RDC : Quand la révision constitutionnelle devient le prétexte d’une déstabilisation
L’intensification des combats dans l’Est de la République démocratique du Congo (RDC) ne saurait être perçue comme une simple flambée de violence liée aux tensions historiques entre Kinshasa et Kigali. Elle s’inscrit dans un contexte politique où chaque mouvement sur le terrain militaire résonne comme un écho aux enjeux institutionnels qui agitent la capitale. Dès lors, une question s’impose : l’escalade du M23 est-elle une tragédie conjoncturelle ou une mise en scène orchestrée pour torpiller le projet de révision constitutionnelle porté par le régime en place ?
Une avancée militaire au timing troublant
L’accélération des opérations du M23, marquée par la prise de positions stratégiques comme Goma et Bukavu, coïncide étrangement avec la montée en puissance du débat sur la réforme constitutionnelle à Kinshasa. L’histoire politique congolaise nous enseigne que les crises sécuritaires ont souvent été instrumentalisées pour remodeler l’agenda institutionnel. Déjà en 2011, les révisions constitutionnelles menées sous Joseph Kabila avaient été précédées par une recrudescence des conflits armés, rendant toute opposition difficile.
Aujourd’hui, alors que la question constitutionnelle polarise l’opinion publique, l’avancée rebelle place le gouvernement devant un dilemme stratégique : poursuivre son projet au risque d’être accusé de négliger l’urgence sécuritaire, ou reculer sous la pression, ce qui consacrerait une victoire tacite de ses adversaires.
Joseph Kabila : un retour calculé sur l’échiquier politique
L’ombre de Joseph Kabila plane sur cette séquence troublée. Sa récente tribune dans The Sunday Times, où il met en garde l’Afrique du Sud contre son engagement militaire en RDC tout en dénonçant une supposée dérive autoritaire du pouvoir, ne relève pas de la coïncidence. Loin d’être une simple mise en garde, cette intervention s’apparente à un jalon posé sur le chemin d’un éventuel retour en scène.
En invoquant le « Pacte républicain » de Sun City, Kabila suggère que toute modification de la Constitution remettrait en cause les équilibres laborieusement négociés au sortir des guerres de 1996-2003. En filigrane, il s’agit d’un avertissement : une révision constitutionnelle risquerait de provoquer une fracture institutionnelle aux conséquences imprévisibles. Mais derrière ce plaidoyer, se cache aussi une question stratégique : Kabila et ses alliés redoutent-ils un remodelage institutionnel qui les priverait d’une porte de retour au sommet de l’État ?
Un gouvernement d’union nationale : consensus ou subterfuge ?

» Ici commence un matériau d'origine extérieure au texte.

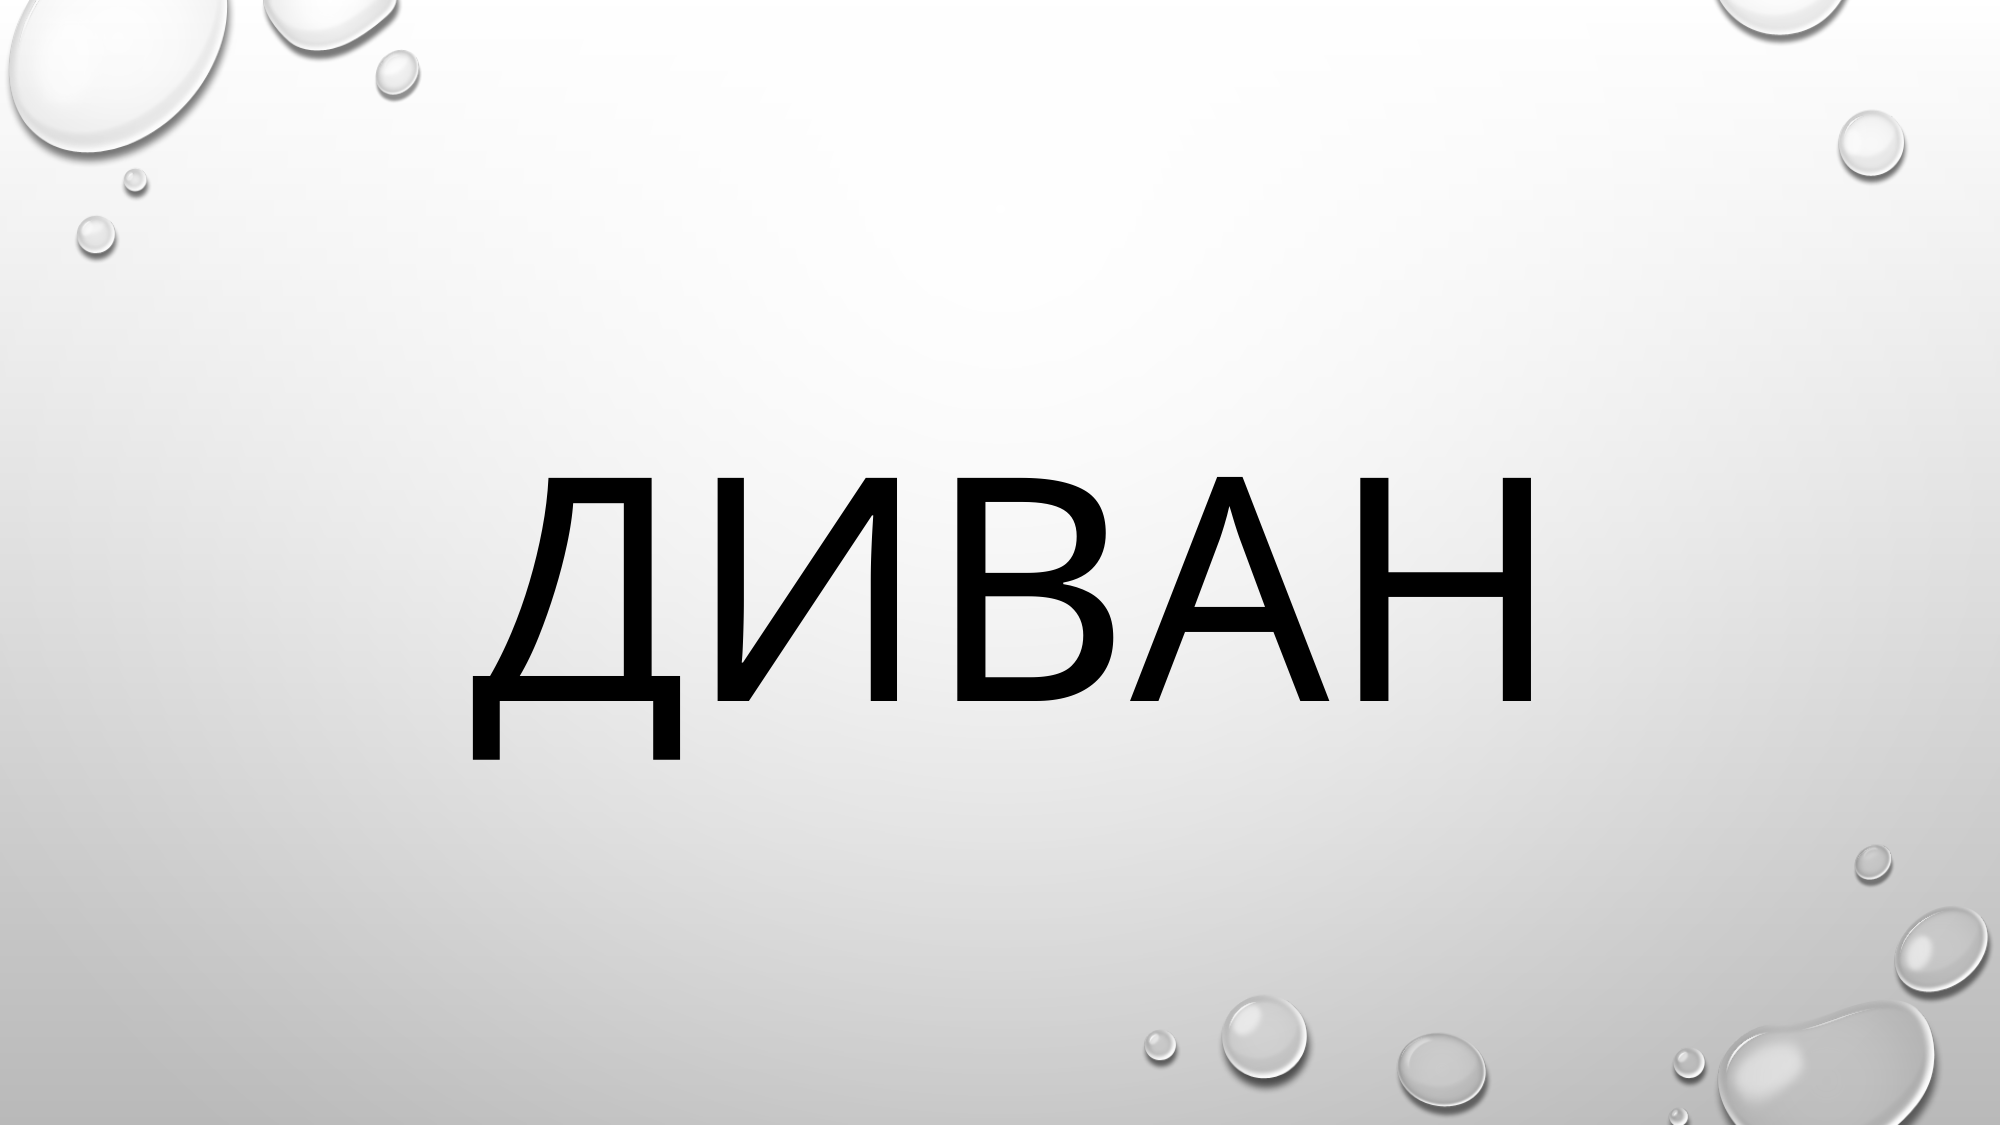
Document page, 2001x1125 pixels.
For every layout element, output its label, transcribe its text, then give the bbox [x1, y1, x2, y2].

title диван [149, 135, 1884, 777]
picture [0, 0, 2000, 1125]
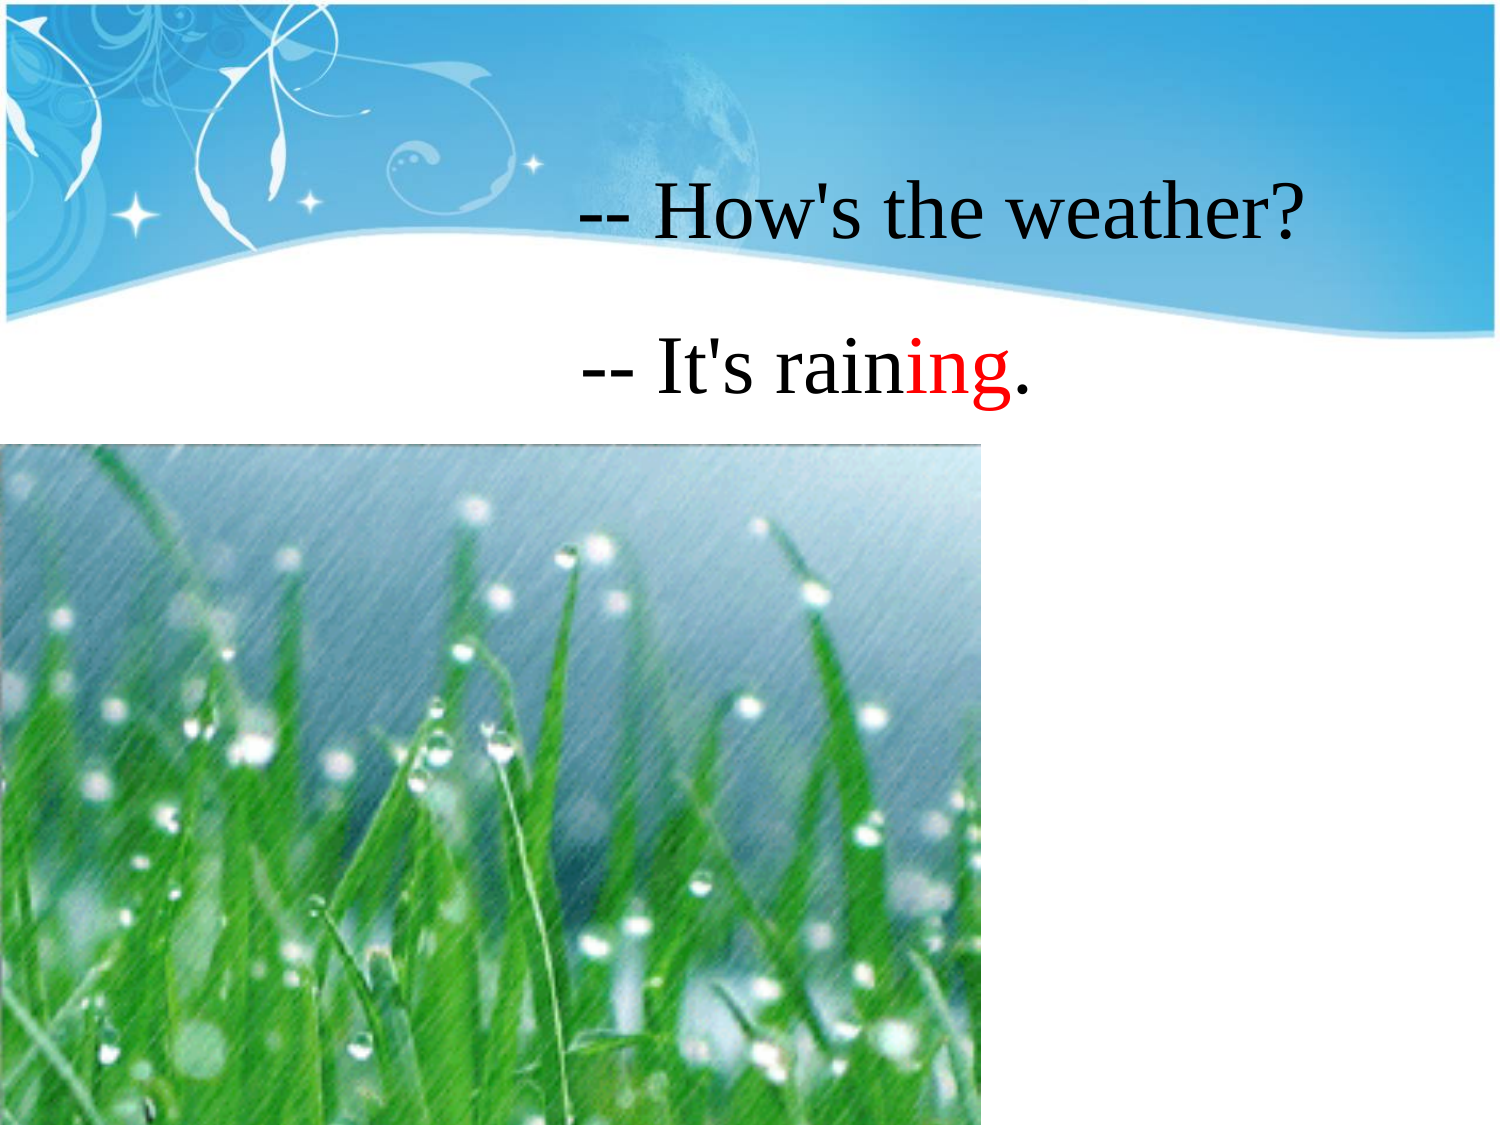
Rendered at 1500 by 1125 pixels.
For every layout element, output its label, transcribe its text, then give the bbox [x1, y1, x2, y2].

text_box -- It's raining. [565, 302, 1181, 418]
text_box -- How's the weather? [562, 147, 1425, 263]
picture [0, 0, 1500, 1125]
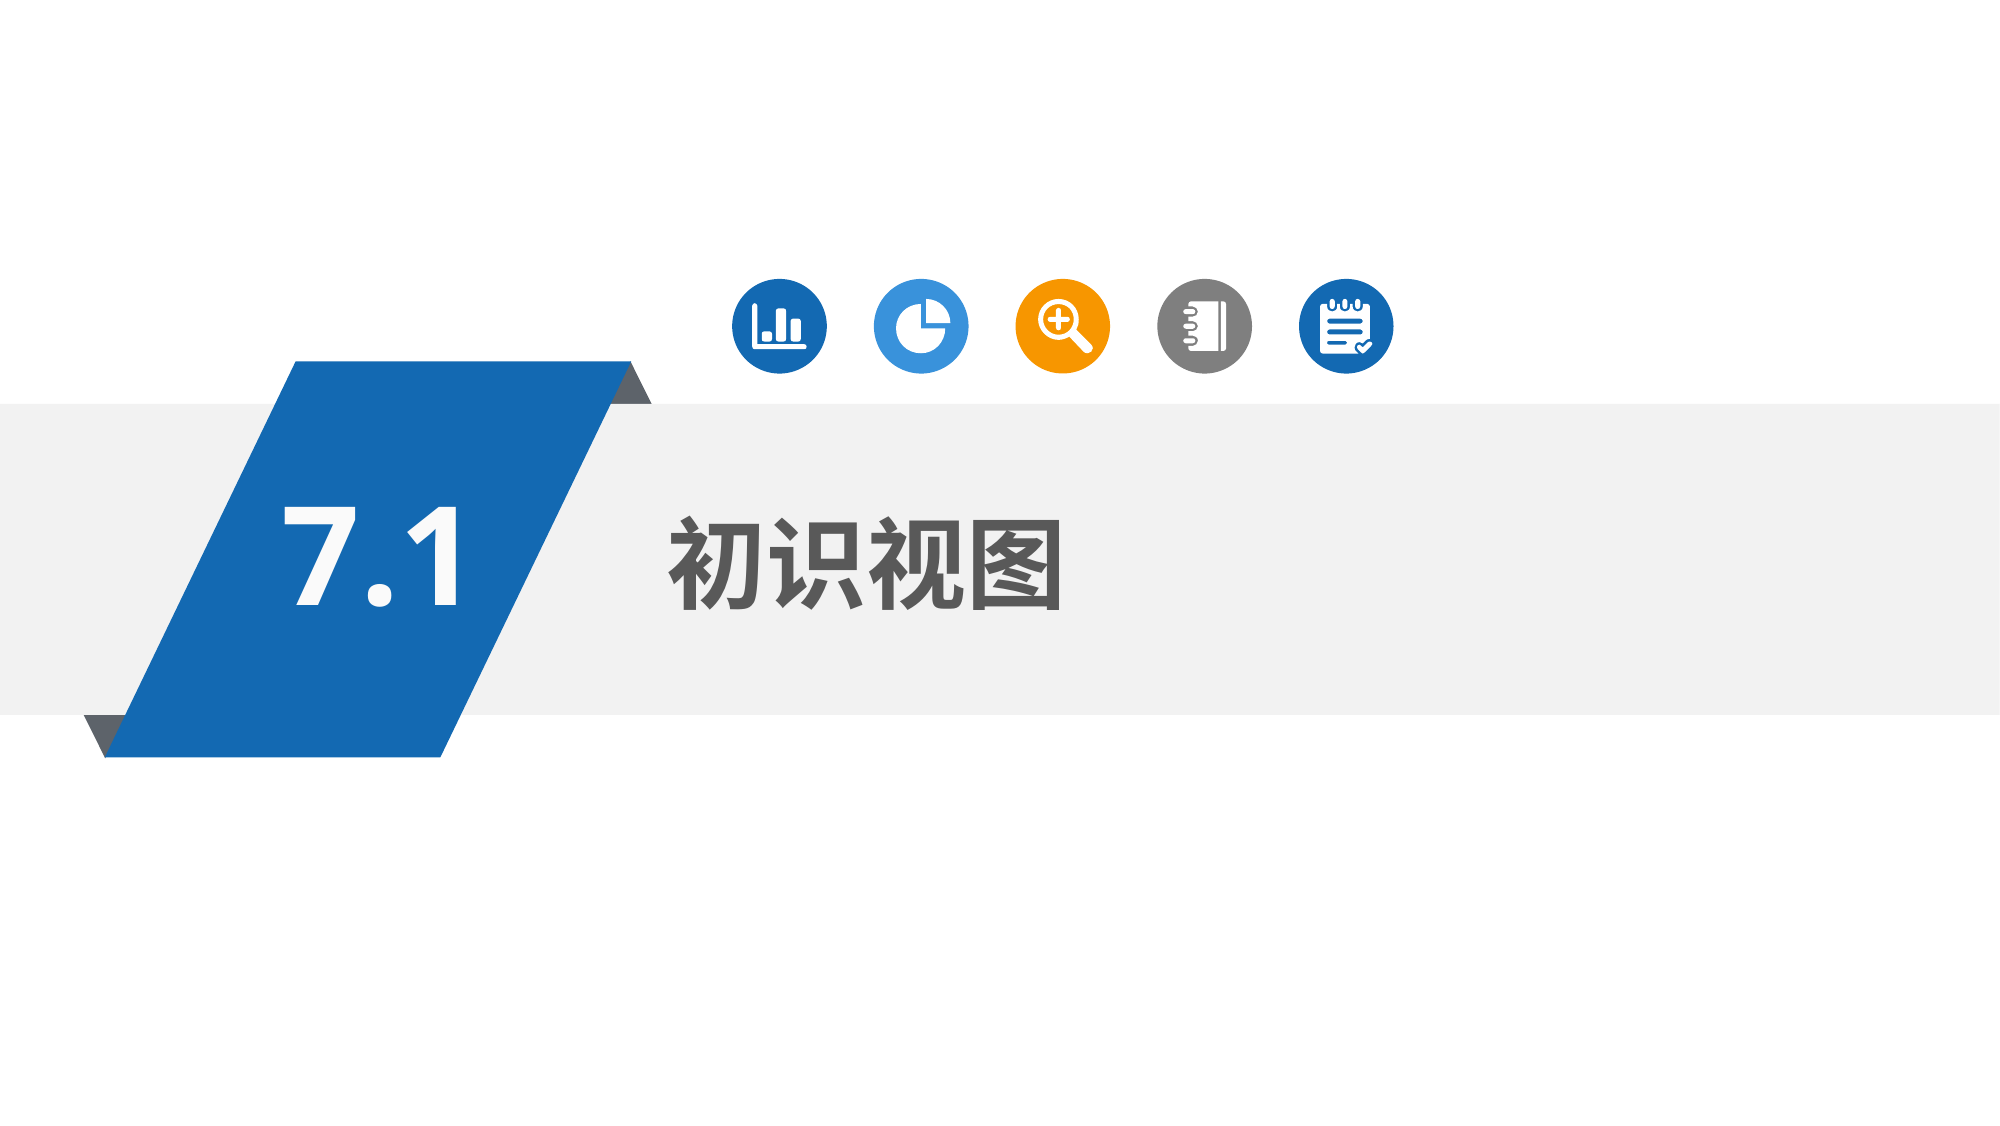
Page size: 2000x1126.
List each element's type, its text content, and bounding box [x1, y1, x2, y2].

text_box 7.1 [266, 460, 552, 641]
text_box 初识视图 [651, 494, 1367, 630]
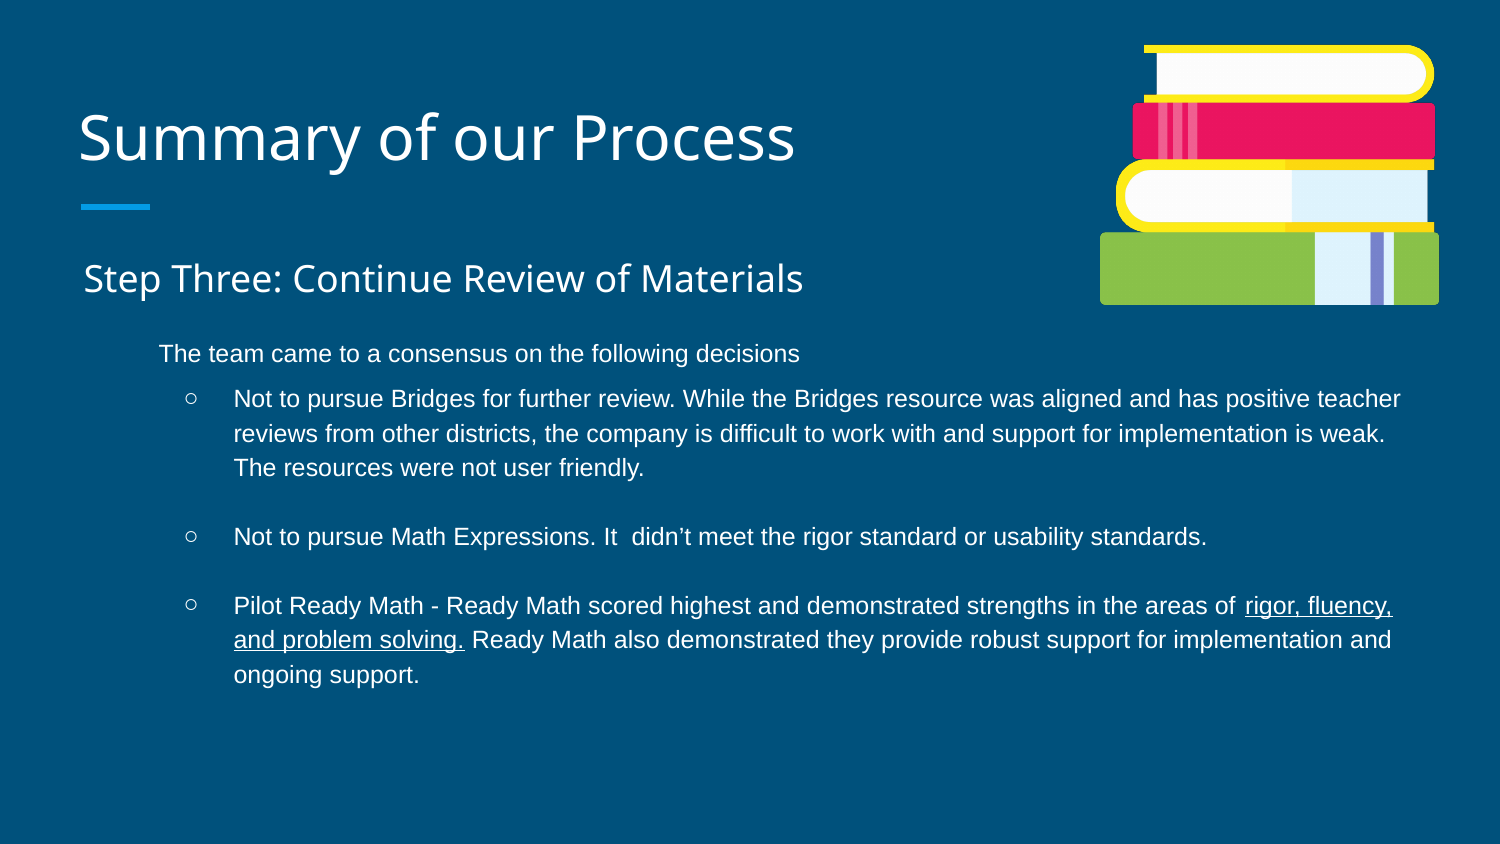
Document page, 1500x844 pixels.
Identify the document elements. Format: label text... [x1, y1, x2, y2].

picture [1101, 45, 1439, 304]
list Step Three: Continue Review of Materials The team came to a consensus on the following decisions Not to pursue Bridges for further review. While the Bridges resource was aligned and has positive teacher reviews from other districts, the company is difficult to work with and support for implementation is weak. The resources were not user friendly. Not to pursue Math Expressions. It didn’t meet the rigor standard or usability standards. Pilot Ready Math - Ready Math scored highest and demonstrated strengths in the areas of rigor, fluency, and problem solving. Ready Math also demonstrated they provide robust support for implementation and ongoing support. [68, 233, 1442, 739]
title Summary of our Process [63, 75, 1095, 188]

Dans ce climat délétère, Félix Tshisekedi a annoncé un remaniement ministériel et la formation d’un gouvernement d’union nationale. Un schéma qui, dans l’histoire congolaise, a souvent rimé avec surenchère institutionnelle plutôt qu’avec efficacité politique.
On se souvient du gouvernement de transition 1+4 (2003-2006), dont la lourdeur administrative a entravé plus qu’elle n’a favorisé la stabilisation. Plus récemment, la coalition FCC-CACH (2019-2020) entre Kabila et Tshisekedi s’est soldée par un blocage institutionnel paralysant. La RDC semble condamnée à confondre élargissement du gouvernement et gouvernance efficace, alors même que l’urgence est à la rationalisation des institutions et non à leur hypertrophie.
Or, dans un pays où la population exige un allègement du train de vie de l’État, un gouvernement tentaculaire risque d’être perçu comme une manœuvre dilatoire visant à calmer les tensions politiques plutôt qu’à résoudre les défis de fond.
La RDC en otage d’un agenda opaque
L’enchaînement des événements – flambée du M23, retour médiatique de Kabila, et remaniement gouvernemental – ne relève pas du hasard. Ces dynamiques s’entrelacent dans un ballet où la crise sécuritaire devient un levier pour influencer les rapports de force politiques à Kinshasa.
La question demeure : cette instabilité est-elle un simple effet collatéral des tensions régionales ou une stratégie savamment orchestrée pour geler une réforme controversée ? Si l’histoire de la RDC nous a appris une chose, c’est que les lignes de front ne sont jamais qu’une extension des batailles politiques.
Dans ce jeu de dupes, les véritables perdants restent les Congolais, pris en otage par une gouvernance sinueuse et un horizon sécuritaire toujours plus incertain.